As proved in combat from Europe to China, our bazooka was one of the best weapons of its time for delivering a shaped charge large enough to penetrate the armor of early World War II tanks, or for breaching the reinforced concrete of most bunkers. Design weaknesses, such as those I noted when trying without success to teach Chinese soldiers to shoot bazookas accurately, could have been overcome — as was done by the Russians who invented and perfected the family of RPG rocket launchers. The bazooka’s rocket went off with a roar, blowing hot gasses and grains of unburned propellant into the firer’s face and hands. Wearing goggles prevented eye injuries, but to shoot a bazooka accurately a man had to discipline himself to keep holding his aim for what seemed seconds after he squeezed the trigger, sending the rocket on its noisy way. Because of having shot rifles since I was a small boy and having practiced shooting bazookas, I was able to impress my inept Chinese students, once by breaking into pieces a sandstone boulder approximately four feet in diameter and about a hundred yards away.
One of my unattained ambitions when serving with OSS in China was to ambush a Japanese train by first blowing up its engine with a bazooka. From all accounts I heard, when a bazooka’s shaped charge hit an engine’s boiler having a full head of steam, the resulting explosion was a most satisfying sight to an American such as I had become. Walking and living in the midst of thousands of suffering and dying victims of the Japanese war machine made me relish ways to destroy its soldiers and other assets, as seeing movies of its atrocities never had motivated me.
In future conflicts, will American and friendly footmobile fighters have lightweight shoulder-fired rocket weapons at least as accurate and effective as RPG-7s for immobilizing modern heavy tanks? Apparently today only Army Materiel Command (AMC) has the power to answer that question in the affirmative. For effective short-range antitank weapons, perhaps our men will have to rely on improvised Molotov cocktails and expedient antitank grenades, as described in the last three sections of this chapter.

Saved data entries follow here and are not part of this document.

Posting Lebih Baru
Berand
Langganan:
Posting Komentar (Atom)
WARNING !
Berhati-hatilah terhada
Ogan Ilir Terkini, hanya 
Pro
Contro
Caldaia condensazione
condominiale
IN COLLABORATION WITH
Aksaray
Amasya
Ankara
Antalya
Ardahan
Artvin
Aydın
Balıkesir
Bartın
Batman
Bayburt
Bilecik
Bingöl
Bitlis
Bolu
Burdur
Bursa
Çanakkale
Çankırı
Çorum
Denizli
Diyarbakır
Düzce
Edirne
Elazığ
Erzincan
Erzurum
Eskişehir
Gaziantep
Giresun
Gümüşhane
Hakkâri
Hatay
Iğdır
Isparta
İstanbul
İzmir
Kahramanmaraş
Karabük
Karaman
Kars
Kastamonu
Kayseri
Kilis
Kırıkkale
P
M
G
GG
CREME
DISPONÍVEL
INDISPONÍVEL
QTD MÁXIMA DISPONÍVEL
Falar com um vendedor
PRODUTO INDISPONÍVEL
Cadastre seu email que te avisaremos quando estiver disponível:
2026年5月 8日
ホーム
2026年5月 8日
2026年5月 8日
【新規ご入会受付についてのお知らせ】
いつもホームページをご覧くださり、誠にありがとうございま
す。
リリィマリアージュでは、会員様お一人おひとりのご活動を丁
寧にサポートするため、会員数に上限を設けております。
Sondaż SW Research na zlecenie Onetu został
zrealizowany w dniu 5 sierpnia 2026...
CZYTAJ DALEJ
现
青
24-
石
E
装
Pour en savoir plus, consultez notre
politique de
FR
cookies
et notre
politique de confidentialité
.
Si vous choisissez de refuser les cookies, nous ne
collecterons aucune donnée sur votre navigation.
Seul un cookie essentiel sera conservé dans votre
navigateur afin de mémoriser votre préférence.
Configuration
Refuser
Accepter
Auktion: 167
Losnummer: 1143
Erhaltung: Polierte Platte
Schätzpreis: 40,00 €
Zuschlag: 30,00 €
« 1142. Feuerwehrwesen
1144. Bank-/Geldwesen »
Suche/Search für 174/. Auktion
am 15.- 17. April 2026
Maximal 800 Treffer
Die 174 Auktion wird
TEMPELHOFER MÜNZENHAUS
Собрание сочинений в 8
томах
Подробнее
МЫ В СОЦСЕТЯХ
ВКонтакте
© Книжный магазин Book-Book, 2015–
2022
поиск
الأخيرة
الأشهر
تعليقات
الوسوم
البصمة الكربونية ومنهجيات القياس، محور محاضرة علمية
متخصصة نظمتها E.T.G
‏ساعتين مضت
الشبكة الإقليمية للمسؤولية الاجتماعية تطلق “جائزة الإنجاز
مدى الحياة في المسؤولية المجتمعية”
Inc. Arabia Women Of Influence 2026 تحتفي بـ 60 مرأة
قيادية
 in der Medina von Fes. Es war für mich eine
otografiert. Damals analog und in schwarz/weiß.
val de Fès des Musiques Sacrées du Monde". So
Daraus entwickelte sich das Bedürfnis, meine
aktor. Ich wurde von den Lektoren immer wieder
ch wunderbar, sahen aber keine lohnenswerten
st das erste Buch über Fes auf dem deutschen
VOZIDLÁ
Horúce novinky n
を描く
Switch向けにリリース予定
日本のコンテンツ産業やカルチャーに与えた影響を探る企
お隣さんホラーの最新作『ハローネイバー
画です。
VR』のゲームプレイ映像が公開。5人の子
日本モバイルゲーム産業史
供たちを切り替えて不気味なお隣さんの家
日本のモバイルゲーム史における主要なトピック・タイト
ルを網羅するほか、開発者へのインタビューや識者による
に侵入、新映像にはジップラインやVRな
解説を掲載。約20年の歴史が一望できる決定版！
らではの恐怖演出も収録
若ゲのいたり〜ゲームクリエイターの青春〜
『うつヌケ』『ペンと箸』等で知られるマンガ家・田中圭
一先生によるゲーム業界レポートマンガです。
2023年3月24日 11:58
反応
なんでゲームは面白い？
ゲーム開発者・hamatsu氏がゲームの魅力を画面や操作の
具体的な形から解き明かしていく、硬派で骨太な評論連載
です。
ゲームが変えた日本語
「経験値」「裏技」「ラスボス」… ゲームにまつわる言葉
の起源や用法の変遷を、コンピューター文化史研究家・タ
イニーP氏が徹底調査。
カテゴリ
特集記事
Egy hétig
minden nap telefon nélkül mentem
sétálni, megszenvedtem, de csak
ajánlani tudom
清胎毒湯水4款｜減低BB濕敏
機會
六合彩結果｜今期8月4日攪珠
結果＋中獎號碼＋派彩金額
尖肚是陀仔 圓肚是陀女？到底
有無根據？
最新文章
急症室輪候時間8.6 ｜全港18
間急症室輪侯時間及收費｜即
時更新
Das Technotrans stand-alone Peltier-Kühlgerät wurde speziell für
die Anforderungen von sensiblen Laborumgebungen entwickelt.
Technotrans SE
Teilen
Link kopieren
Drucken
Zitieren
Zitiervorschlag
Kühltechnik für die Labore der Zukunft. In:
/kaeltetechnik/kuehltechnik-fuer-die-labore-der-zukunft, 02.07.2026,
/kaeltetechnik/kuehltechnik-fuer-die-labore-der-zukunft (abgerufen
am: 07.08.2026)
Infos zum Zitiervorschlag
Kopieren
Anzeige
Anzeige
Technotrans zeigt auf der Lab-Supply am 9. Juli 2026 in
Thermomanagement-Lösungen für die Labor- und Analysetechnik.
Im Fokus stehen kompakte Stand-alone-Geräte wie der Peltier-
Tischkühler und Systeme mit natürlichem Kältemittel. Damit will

Chechen resistance fighters used RPG-7s to knock out whole columns of Russian tanks which were spearheading the attack on Chechnya without infantrymen out front and to the flanks, to keep them from being ambushed. An illustrated description of those RPGs and an illustrated account of our war-winning antiaircraft Stingers are given in the last chapter of this book. That placement emphasizes the increasing role of modern shoulder-fired weapons in determining the outcomes of wars pitting mechanized forces against well armed, well trained, brave foot soldiers.